→ Passage source
L'article 14, alinéa 1er, des lois coordonnées sur le Conseil d'Etat offre à tous les intéressés la possibilité d'introduire un recours en annulation contre les actes et règlements des diverses autorités administratives '.
B.2.2. Les fonctionnaires qui sont au service d'une autorité administrative peuvent dès lors, pour autant qu'ils justifient de l'intérêt requis, introduire un recours en annulation auprès du Conseil d'Etat contre les actes administratifs de cette autorité.
Par contre, les fonctionnaires qui sont au service d'une assemblée législative jouissent de la protection de leurs droits subjectifs par le juge ordinaire, mais ne disposent d'aucune possibilité de demander l'annulation d'un acte administratif de cette assemblée.
Les fonctionnaires au service d'une autorité administrative et les fonctionnaires au service d'une assemblée législative - ou, comme en l'espèce, les candidats à un emploi auprès d'une telle assemblée - sont donc traités différemment en ce qui concerne les garanties juridictionnelles.

→ Données fournies
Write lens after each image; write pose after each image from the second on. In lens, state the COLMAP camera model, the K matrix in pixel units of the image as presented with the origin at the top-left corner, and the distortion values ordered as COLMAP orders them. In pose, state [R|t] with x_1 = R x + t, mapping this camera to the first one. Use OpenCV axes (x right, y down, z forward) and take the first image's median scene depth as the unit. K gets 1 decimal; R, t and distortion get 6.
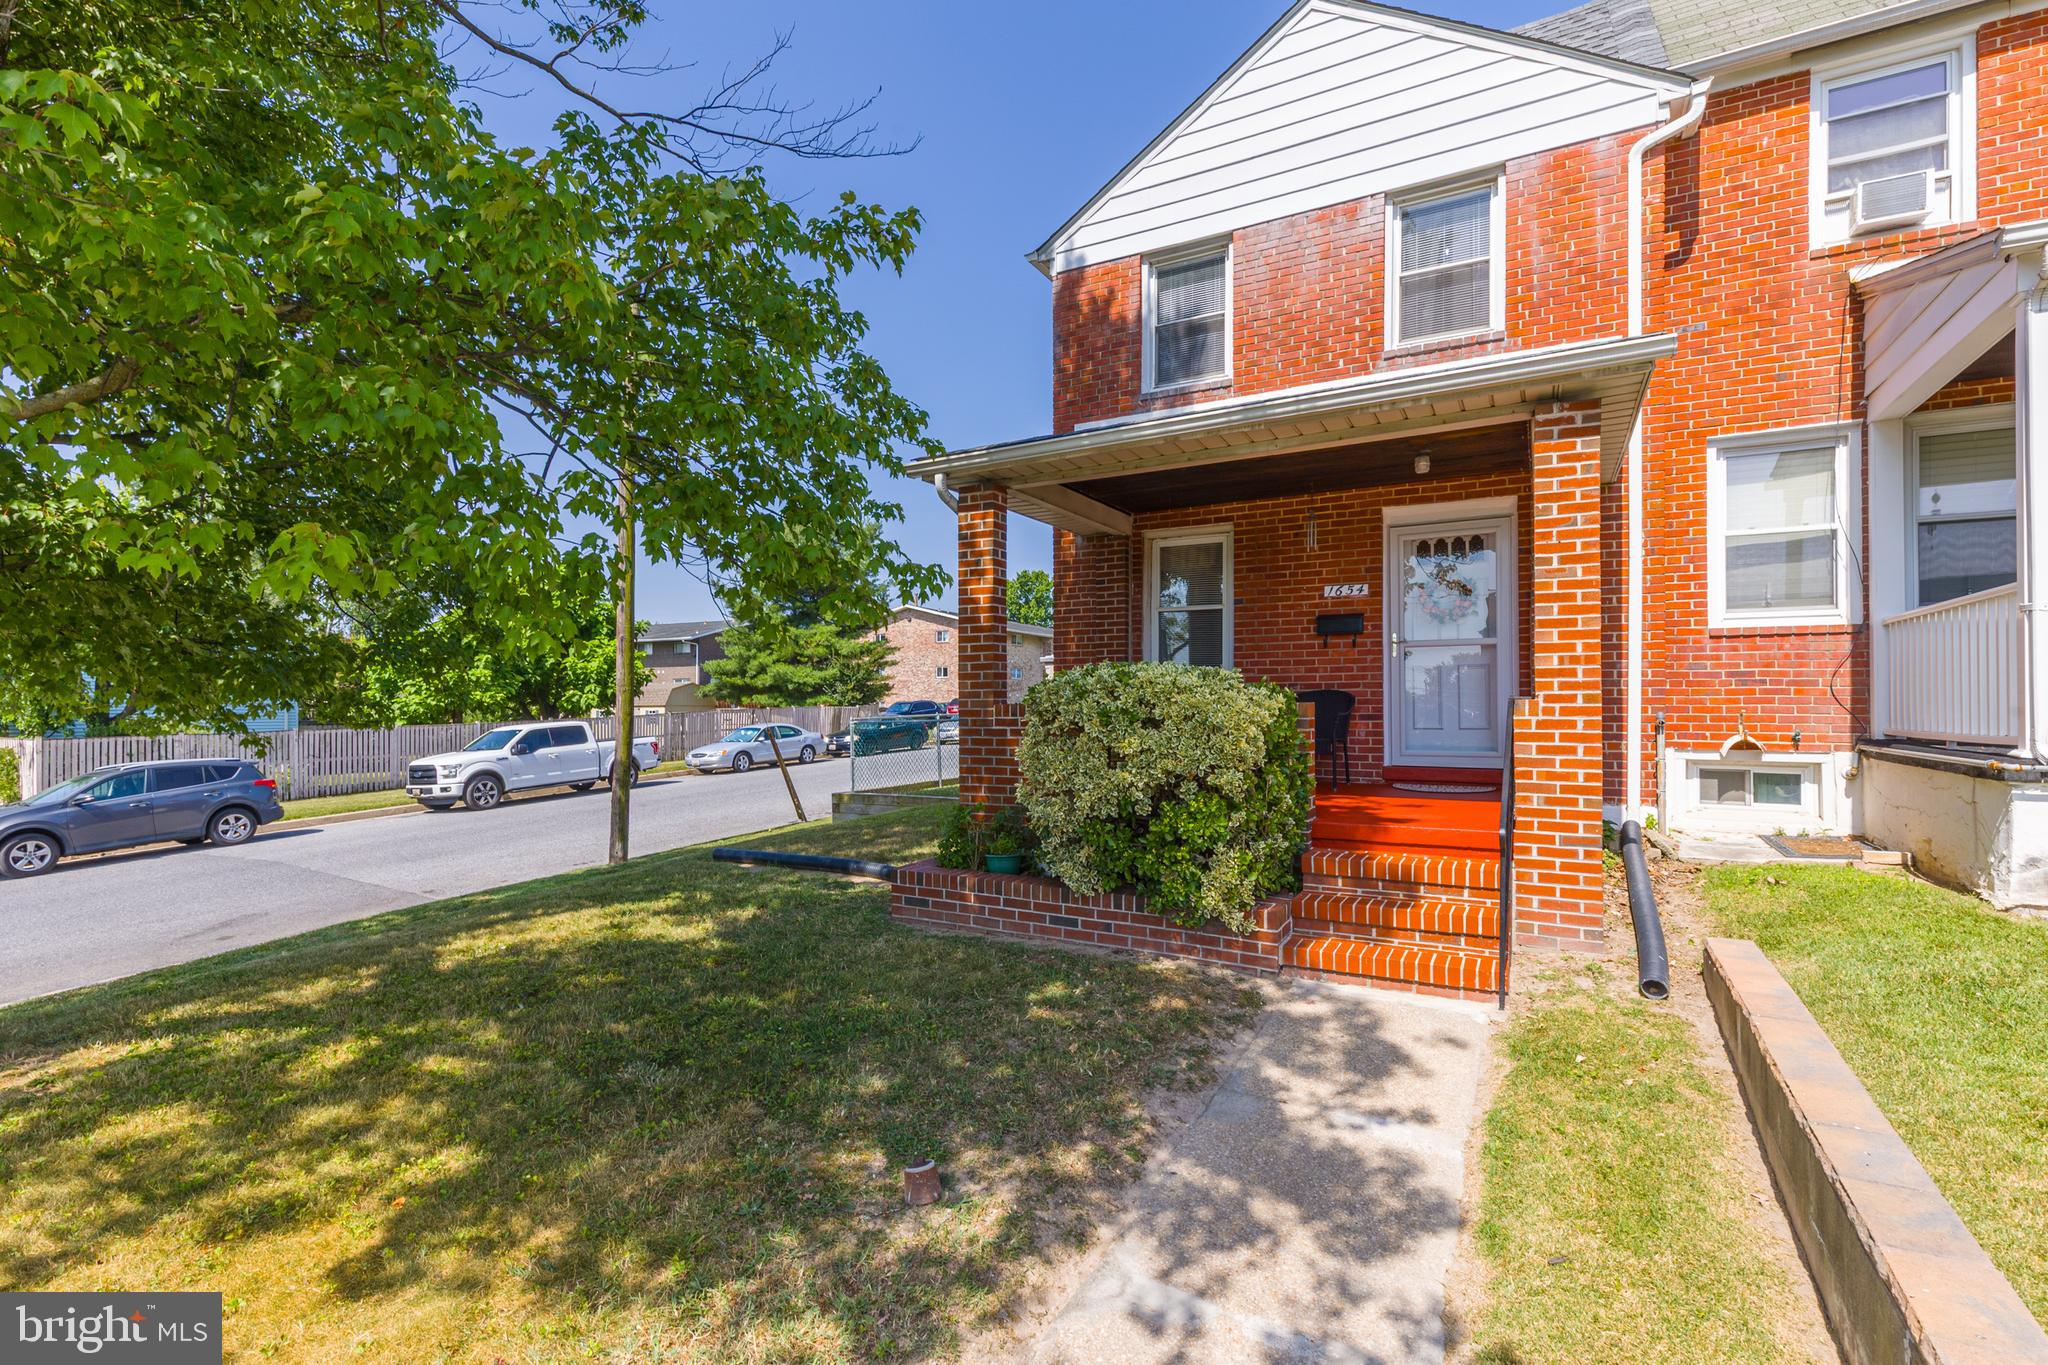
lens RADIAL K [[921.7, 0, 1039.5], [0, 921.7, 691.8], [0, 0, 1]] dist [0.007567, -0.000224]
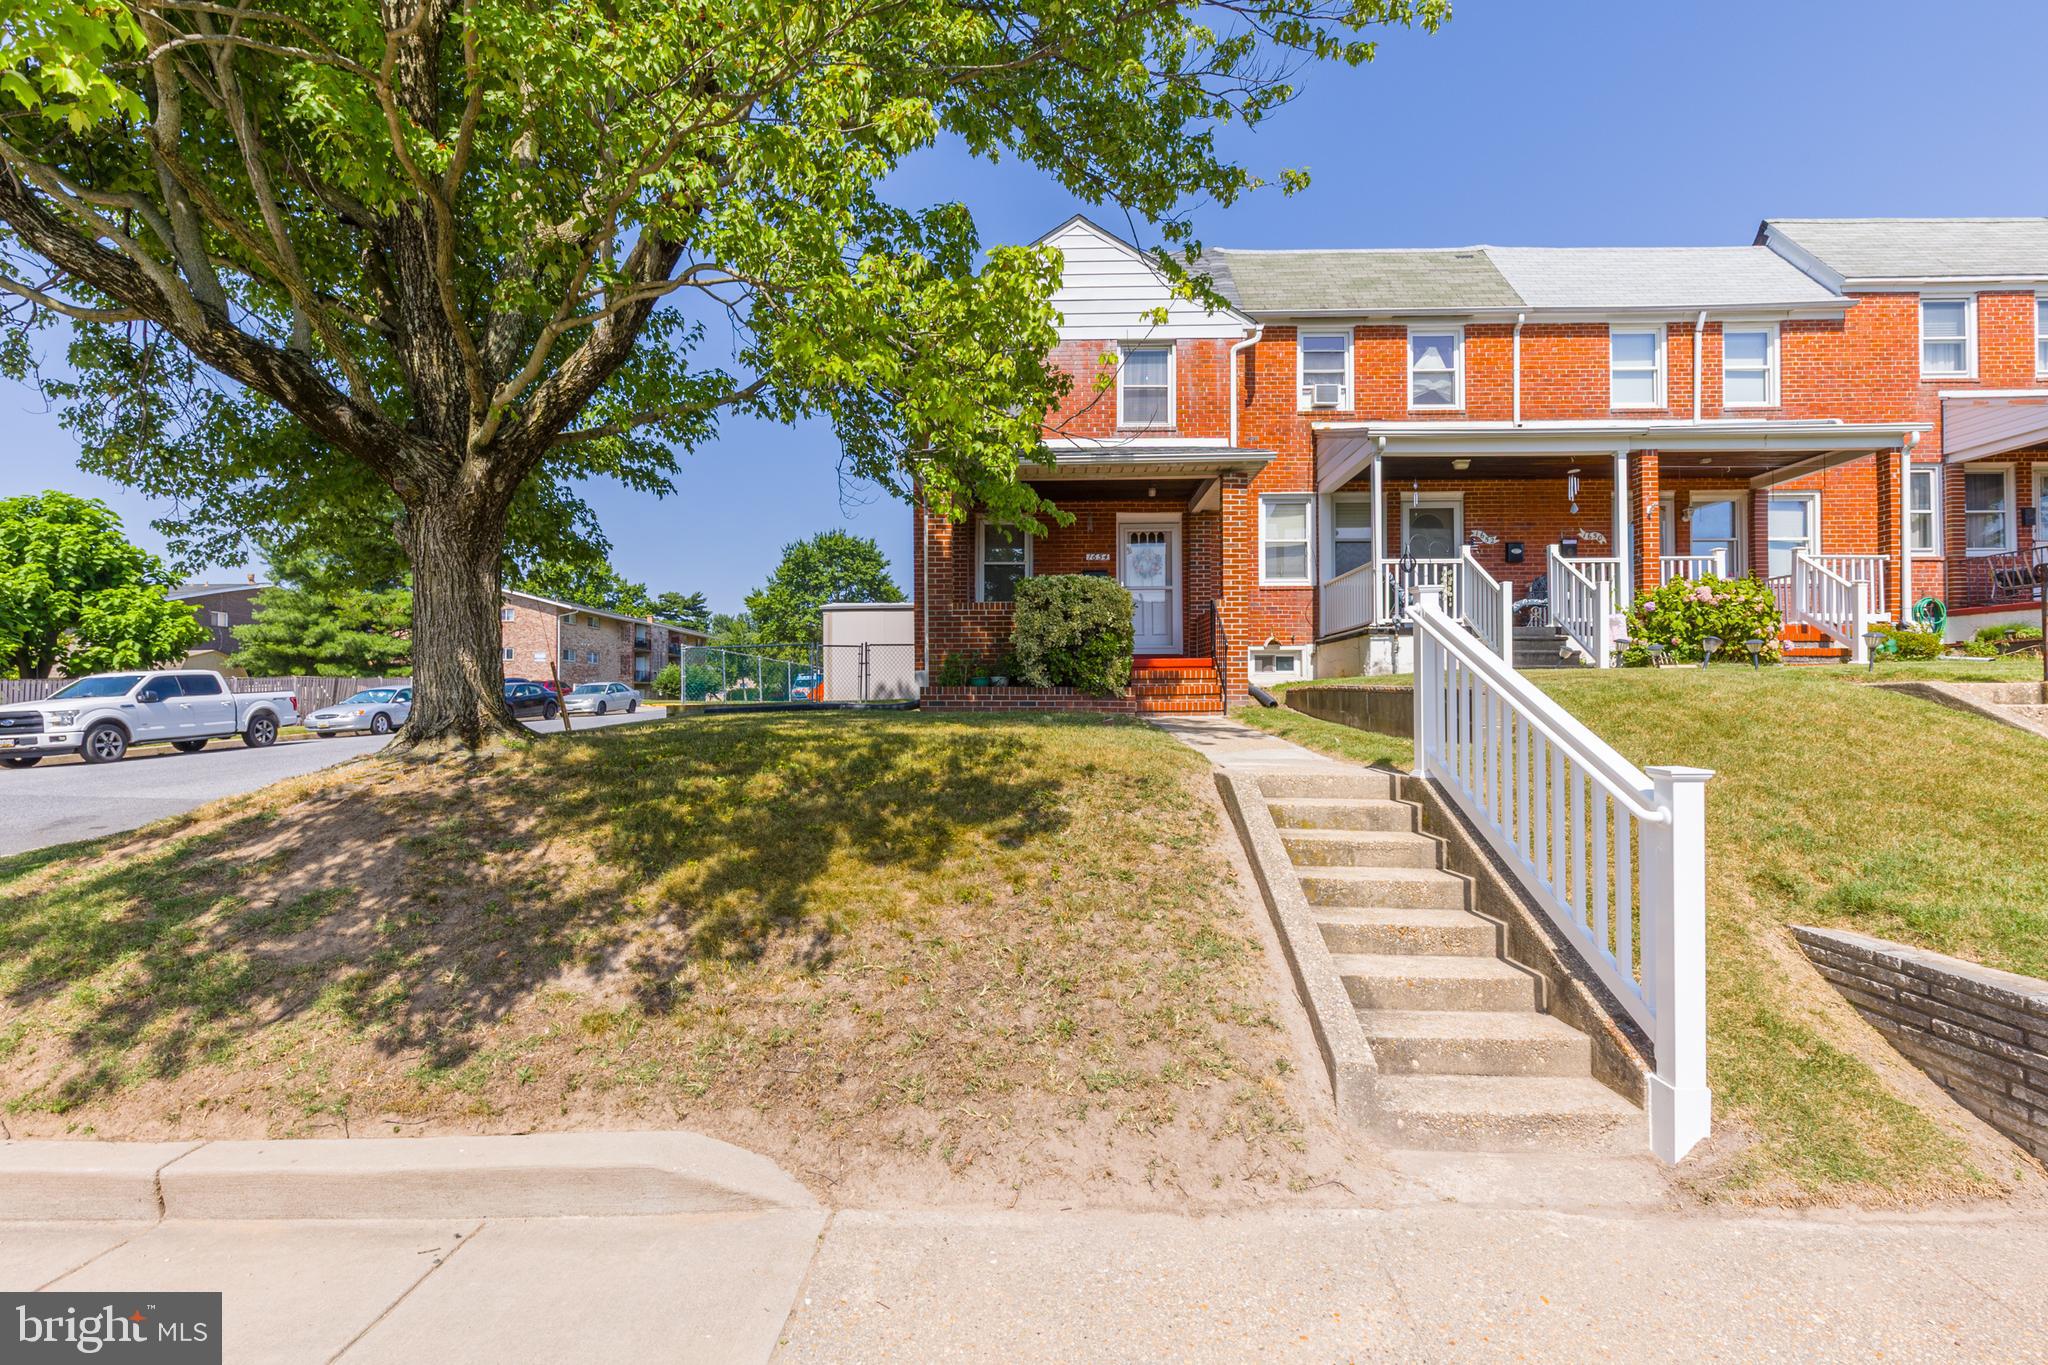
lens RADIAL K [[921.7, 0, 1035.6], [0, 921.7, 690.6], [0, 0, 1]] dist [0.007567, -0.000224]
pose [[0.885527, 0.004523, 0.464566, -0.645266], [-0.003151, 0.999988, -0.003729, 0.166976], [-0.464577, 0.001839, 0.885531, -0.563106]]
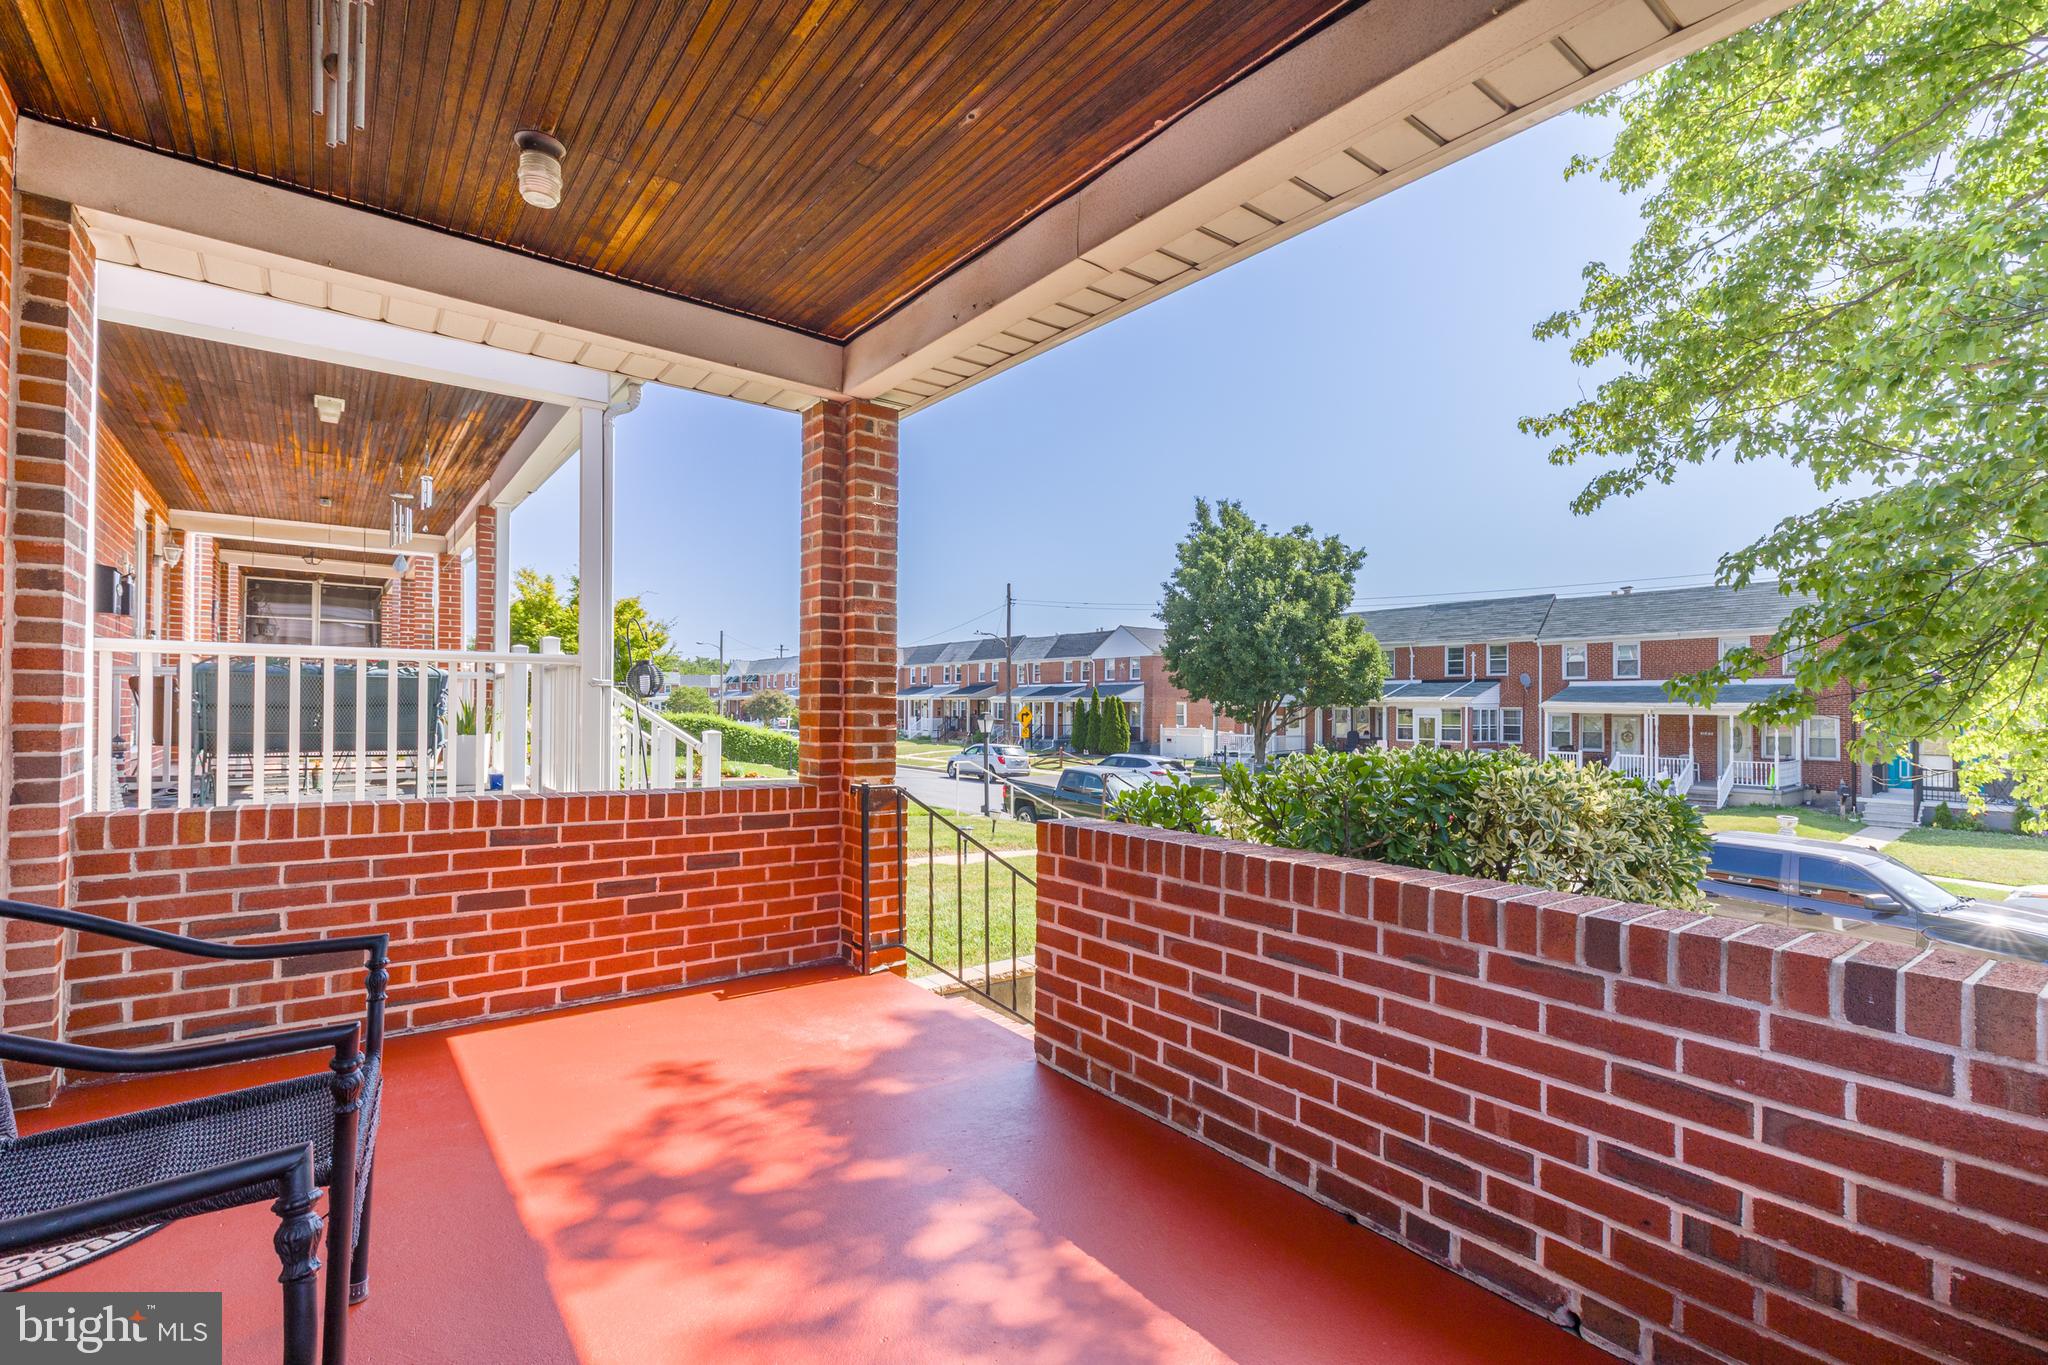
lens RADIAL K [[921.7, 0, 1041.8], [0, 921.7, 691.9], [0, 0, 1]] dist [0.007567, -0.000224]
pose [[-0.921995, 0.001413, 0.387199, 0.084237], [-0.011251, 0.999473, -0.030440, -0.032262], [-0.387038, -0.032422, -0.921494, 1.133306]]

→ À faire
- 1) Révisez le passage sur le recours en annulation, depuis « B.2.2. Les fonctionnaires » jusqu'à « les garanties juridictionnelles. » inclus, en substituant « agents » à « fonctionnaires ».
- 2) Résumez en deux phrases le passage sur le recours en annulation.
- 3) Rédigez la suite du passage sur le recours en annulation, à partir de sa dernière phrase.
Les données ci-dessus forment un matériau indépendant du passage sur le recours en annulation.

→ Liste des réponses
- 1)
B.2.2. Les agents qui sont au service d'une autorité administrative peuvent dès lors, pour autant qu'ils justifient de l'intérêt requis, introduire un recours en annulation auprès du Conseil d'Etat contre les actes administratifs de cette autorité.
Par contre, les agents qui sont au service d'une assemblée législative jouissent de la protection de leurs droits subjectifs par le juge ordinaire, mais ne disposent d'aucune possibilité de demander l'annulation d'un acte administratif de cette assemblée.
Les agents au service d'une autorité administrative et les agents au service d'une assemblée législative - ou, comme en l'espèce, les candidats à un emploi auprès d'une telle assemblée - sont donc traités différemment en ce qui concerne les garanties juridictionnelles.

- 2) Les fonctionnaires au service d'une autorité administrative peuvent, s'ils justifient de l'intérêt requis, introduire auprès du Conseil d'Etat un recours en annulation contre les actes administratifs de cette autorité. Ceux qui sont au service d'une assemblée législative bénéficient de la protection du juge ordinaire pour leurs droits subjectifs mais ne peuvent demander l'annulation d'un acte administratif de cette assemblée, de sorte que ces deux catégories sont traitées différemment quant aux garanties juridictionnelles.

- 3)
B.3. Les règles constitutionnelles de l'égalité et de la non-discrimination n'excluent pas qu'une différence de traitement soit établie entre des catégories de personnes, pour autant qu'elle repose sur un critère objectif et qu'elle soit raisonnablement justifiée.
L'existence d'une telle justification doit s'apprécier en tenant compte du but et des effets de la mesure critiquée ainsi que de la nature des principes en cause; le principe d'égalité est violé lorsqu'il est établi qu'il n'existe pas de rapport raisonnable de proportionnalité entre les moyens employés et le but visé.
B.4. Le caractère propre des assemblées législatives, qui sont élues et détentrices du résidu de la souveraineté, exige que leur indépendance soit totalement garantie.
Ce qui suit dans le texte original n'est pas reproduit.